Landmark coordinate records
::::
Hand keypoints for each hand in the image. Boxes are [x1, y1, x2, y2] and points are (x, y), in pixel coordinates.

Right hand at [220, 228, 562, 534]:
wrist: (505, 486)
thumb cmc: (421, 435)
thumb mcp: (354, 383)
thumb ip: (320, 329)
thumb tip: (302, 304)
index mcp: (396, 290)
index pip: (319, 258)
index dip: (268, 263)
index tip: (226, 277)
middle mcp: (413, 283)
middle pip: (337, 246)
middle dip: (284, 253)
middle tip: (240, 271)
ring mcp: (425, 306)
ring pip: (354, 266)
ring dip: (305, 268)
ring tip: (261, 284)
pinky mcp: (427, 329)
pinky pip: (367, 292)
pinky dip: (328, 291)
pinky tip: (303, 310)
::::
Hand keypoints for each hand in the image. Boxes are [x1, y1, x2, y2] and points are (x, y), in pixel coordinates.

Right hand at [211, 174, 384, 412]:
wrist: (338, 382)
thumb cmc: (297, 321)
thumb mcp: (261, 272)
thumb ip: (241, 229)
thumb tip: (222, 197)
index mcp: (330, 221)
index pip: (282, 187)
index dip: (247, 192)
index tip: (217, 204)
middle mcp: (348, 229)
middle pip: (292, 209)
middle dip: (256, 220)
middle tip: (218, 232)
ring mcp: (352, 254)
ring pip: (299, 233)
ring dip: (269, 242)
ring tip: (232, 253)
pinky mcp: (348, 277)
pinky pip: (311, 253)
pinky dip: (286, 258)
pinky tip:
::::
[What you will do] Gather each line of the records holding the string "middle".

[Response]
middle mcp: (413, 283)
middle pip: (337, 246)
middle dip: (284, 253)
middle tip: (240, 271)
middle mcp: (348, 229)
middle pip: (292, 209)
middle dip: (256, 220)
middle tip: (218, 232)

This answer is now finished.